Russell Duncan

Personal information
- Date of birth: 15 September 1980 (age 44)
- Place of birth: Aberdeen, Scotland
- Position(s): Midfielder

Youth career
- 1996–2000: Aberdeen

Senior career*
- Years: Team / Apps / (Gls)
- 2000–2001: Aberdeen / 0 / (0)
- 2000: → Elgin City / 6 / (0)
- 2001: → Forfar Athletic (loan) / 2 / (0)
- 2001: Forfar Athletic / 14 / (0)
- 2001–2011: Inverness Caledonian Thistle / 288 / (9)
- 2011–2012: Ross County / 7 / (0)
- 2012: Peterhead / 5 / (0)
- Brora Rangers

= Russell Duncan =

Scottish footballer

Russell Duncan (born 15 September 1980) is a Scottish professional footballer.

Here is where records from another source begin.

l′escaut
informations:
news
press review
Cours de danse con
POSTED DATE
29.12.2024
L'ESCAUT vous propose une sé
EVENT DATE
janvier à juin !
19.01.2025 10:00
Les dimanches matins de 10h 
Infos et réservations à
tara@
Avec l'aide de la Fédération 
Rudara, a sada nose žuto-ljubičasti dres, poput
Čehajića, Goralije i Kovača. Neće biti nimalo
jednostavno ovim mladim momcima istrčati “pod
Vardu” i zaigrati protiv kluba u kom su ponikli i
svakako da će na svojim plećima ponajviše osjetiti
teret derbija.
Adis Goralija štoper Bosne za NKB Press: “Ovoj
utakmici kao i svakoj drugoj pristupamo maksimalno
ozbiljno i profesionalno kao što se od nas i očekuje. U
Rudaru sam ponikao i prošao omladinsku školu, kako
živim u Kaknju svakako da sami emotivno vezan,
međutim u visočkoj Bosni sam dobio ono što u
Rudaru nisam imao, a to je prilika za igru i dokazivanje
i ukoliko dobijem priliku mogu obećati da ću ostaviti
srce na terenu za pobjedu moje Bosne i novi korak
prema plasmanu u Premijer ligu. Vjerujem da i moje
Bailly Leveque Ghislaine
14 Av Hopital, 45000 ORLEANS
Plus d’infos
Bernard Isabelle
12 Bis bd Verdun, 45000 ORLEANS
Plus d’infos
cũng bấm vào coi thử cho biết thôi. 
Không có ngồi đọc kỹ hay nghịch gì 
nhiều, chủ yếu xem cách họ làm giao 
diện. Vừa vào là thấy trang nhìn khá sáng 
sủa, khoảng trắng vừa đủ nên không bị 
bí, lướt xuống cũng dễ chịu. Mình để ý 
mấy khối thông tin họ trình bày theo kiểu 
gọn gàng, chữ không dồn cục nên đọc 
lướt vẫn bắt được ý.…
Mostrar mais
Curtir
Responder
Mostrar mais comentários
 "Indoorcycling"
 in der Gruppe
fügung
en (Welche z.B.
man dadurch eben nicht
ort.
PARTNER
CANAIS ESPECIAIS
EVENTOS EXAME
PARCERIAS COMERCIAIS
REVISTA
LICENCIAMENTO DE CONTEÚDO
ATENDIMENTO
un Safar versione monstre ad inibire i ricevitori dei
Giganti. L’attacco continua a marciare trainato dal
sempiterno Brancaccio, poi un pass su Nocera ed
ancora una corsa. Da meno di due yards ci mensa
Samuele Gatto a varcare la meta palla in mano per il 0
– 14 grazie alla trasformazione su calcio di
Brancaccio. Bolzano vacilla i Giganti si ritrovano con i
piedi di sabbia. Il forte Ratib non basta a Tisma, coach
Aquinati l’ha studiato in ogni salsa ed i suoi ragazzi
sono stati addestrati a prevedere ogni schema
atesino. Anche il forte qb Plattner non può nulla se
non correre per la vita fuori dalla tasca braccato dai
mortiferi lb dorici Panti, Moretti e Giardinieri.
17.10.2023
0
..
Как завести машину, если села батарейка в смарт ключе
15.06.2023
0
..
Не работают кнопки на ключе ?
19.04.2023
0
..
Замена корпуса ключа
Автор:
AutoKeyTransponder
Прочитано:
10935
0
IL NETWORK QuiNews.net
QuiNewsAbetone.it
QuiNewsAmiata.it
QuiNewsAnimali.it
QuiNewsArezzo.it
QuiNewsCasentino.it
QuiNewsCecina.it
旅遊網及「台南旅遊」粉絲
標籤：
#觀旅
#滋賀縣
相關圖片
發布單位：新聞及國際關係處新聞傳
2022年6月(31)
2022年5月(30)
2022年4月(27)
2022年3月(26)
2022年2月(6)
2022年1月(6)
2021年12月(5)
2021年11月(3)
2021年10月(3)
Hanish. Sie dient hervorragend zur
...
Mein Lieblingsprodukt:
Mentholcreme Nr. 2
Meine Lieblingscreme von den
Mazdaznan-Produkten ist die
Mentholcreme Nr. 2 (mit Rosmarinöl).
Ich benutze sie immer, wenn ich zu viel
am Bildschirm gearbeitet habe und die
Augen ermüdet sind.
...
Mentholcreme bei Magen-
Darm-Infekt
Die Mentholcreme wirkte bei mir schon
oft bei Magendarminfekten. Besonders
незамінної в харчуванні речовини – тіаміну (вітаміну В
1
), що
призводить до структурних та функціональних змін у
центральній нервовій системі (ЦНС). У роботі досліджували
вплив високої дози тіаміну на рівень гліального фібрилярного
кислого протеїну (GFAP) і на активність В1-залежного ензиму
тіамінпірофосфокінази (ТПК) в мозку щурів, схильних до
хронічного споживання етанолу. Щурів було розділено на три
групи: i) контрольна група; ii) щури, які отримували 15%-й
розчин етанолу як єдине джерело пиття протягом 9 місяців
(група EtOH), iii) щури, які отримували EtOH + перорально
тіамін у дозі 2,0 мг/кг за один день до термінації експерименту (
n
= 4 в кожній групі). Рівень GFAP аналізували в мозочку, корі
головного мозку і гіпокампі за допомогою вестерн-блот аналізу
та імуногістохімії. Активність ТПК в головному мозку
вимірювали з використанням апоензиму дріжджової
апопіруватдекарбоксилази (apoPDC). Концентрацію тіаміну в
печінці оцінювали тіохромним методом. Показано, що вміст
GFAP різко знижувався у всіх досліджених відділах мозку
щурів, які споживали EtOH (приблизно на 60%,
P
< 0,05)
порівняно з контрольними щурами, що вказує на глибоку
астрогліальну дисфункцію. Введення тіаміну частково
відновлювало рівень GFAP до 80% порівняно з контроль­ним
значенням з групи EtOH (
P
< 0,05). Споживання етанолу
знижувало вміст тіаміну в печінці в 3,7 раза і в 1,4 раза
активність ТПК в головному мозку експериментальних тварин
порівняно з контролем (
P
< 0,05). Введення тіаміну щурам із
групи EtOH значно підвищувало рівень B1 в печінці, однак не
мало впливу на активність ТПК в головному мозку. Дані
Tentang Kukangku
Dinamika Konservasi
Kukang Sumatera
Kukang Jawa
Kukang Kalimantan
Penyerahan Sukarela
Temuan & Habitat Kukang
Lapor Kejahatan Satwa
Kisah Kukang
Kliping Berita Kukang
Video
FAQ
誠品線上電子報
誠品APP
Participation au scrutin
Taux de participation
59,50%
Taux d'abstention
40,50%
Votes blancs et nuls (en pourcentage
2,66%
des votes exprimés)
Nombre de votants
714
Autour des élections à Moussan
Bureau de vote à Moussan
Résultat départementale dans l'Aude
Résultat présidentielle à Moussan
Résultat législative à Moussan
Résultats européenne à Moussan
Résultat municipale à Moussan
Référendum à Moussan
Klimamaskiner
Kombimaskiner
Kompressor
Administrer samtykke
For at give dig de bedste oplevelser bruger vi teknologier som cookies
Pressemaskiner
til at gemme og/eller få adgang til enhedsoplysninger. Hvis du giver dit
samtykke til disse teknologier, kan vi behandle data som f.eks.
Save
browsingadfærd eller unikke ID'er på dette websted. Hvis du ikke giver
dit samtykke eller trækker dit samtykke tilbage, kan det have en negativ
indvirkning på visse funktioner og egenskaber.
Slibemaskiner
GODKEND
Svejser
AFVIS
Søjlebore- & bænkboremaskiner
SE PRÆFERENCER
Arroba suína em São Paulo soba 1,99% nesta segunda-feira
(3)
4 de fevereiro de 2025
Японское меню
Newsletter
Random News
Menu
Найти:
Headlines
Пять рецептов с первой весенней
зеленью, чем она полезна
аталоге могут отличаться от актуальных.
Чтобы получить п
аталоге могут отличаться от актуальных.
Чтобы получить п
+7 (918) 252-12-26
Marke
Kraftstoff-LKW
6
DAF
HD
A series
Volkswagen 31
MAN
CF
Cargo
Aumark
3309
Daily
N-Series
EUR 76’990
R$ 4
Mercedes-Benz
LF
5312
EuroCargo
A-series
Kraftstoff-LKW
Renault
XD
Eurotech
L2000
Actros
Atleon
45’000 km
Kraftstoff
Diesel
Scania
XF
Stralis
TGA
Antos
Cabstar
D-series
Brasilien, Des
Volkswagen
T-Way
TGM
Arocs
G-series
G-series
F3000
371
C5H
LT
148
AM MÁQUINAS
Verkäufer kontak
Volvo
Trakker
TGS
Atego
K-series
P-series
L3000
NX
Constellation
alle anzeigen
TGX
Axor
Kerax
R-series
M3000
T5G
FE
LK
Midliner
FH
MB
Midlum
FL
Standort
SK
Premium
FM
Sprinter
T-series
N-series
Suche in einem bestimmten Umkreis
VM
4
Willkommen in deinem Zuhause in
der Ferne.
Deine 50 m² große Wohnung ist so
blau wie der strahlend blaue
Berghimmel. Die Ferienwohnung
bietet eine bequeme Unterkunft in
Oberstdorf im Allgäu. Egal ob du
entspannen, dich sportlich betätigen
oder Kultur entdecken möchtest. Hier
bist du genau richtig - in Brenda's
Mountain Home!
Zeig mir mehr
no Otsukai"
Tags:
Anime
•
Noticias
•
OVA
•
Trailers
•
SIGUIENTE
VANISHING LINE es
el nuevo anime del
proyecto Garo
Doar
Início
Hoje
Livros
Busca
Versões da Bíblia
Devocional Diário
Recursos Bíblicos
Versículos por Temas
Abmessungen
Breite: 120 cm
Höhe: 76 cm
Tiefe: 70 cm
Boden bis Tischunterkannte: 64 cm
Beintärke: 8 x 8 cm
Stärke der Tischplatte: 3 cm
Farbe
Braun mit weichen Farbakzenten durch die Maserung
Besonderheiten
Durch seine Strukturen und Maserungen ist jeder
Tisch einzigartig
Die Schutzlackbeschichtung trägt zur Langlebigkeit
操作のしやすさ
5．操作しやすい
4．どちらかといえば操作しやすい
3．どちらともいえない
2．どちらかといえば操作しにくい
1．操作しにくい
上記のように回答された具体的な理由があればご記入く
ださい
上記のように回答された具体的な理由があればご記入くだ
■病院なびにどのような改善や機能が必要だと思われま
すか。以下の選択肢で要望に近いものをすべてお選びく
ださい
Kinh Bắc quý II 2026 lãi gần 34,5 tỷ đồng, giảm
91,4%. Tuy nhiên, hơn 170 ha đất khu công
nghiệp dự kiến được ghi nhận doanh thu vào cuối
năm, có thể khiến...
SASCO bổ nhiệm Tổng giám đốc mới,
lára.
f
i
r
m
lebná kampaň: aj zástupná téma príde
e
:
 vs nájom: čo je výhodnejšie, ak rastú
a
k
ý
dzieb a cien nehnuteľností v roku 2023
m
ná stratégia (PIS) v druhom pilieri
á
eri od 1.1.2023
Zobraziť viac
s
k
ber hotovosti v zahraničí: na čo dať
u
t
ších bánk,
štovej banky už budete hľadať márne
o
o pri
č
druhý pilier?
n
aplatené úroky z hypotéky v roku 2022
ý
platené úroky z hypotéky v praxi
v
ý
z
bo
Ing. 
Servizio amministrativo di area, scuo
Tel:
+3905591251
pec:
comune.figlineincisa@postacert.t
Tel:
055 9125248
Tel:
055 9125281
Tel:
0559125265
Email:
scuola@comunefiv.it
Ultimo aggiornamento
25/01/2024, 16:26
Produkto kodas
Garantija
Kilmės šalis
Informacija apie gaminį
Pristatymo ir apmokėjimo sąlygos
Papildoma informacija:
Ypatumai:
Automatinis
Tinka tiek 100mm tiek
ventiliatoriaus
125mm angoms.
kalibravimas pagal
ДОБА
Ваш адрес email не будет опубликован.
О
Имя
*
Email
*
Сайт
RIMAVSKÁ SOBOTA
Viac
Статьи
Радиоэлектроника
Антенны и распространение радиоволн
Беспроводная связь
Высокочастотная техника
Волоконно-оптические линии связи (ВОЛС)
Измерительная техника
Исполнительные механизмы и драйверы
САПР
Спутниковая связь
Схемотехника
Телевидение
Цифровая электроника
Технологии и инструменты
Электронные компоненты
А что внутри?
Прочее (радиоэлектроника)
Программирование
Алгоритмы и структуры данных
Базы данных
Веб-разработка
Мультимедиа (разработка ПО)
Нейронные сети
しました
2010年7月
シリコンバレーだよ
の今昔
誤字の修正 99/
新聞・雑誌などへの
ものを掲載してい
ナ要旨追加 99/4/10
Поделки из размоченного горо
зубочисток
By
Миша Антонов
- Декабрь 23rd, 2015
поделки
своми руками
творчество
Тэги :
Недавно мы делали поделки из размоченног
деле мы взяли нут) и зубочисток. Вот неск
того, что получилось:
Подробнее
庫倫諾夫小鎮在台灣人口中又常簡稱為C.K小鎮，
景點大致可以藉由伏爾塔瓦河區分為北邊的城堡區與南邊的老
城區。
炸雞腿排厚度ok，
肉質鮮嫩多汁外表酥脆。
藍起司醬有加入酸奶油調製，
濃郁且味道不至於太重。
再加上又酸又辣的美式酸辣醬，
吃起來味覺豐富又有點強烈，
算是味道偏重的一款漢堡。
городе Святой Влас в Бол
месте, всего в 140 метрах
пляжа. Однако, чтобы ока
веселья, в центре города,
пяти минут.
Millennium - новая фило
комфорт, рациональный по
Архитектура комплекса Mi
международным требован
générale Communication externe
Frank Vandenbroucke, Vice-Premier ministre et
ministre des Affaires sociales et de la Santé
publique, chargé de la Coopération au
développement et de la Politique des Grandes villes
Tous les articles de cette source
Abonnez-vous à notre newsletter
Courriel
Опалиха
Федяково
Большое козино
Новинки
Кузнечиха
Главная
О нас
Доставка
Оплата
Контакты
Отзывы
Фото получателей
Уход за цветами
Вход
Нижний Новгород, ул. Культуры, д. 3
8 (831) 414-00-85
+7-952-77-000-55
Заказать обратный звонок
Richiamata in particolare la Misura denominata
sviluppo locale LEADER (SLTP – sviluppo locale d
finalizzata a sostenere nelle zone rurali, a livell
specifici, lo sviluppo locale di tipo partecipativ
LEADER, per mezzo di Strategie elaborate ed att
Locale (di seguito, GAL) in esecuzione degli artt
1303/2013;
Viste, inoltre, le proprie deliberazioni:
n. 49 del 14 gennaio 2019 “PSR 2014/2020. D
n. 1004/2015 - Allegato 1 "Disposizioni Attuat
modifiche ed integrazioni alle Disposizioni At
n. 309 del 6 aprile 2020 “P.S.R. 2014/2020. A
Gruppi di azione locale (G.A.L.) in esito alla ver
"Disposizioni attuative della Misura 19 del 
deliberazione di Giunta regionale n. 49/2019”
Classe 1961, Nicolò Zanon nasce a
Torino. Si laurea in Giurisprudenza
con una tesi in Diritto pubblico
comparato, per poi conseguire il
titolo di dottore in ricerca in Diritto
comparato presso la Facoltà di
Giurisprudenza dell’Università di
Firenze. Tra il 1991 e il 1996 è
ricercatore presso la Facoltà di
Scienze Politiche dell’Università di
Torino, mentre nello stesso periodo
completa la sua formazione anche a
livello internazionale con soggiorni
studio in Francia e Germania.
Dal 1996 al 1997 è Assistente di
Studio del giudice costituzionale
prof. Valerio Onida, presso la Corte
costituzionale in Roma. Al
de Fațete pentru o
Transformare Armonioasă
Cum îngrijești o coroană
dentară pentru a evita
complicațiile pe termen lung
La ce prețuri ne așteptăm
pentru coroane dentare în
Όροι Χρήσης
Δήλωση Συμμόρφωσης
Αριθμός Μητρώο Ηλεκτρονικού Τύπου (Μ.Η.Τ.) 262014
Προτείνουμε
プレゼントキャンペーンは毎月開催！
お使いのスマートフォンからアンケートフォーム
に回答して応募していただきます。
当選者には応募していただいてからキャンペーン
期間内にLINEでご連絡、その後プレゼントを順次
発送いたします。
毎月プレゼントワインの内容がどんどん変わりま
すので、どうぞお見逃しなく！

Duncan joined Inverness Caledonian Thistle from Aberdeen in 2001, and made nearly 300 league appearances in 10 seasons with the club. During May 2011, Duncan and Grant Munro were told that they would not have their contracts renewed. His final game at the Caledonian Stadium was against St Mirren, but Duncan was sent off for a tangle with St Mirren defender Lee Mair. He played his last game for Inverness as a second-half substitute for Grant Munro in a 2–1 win at New Douglas Park.

Duncan then signed for Ross County, but was released by in December 2012.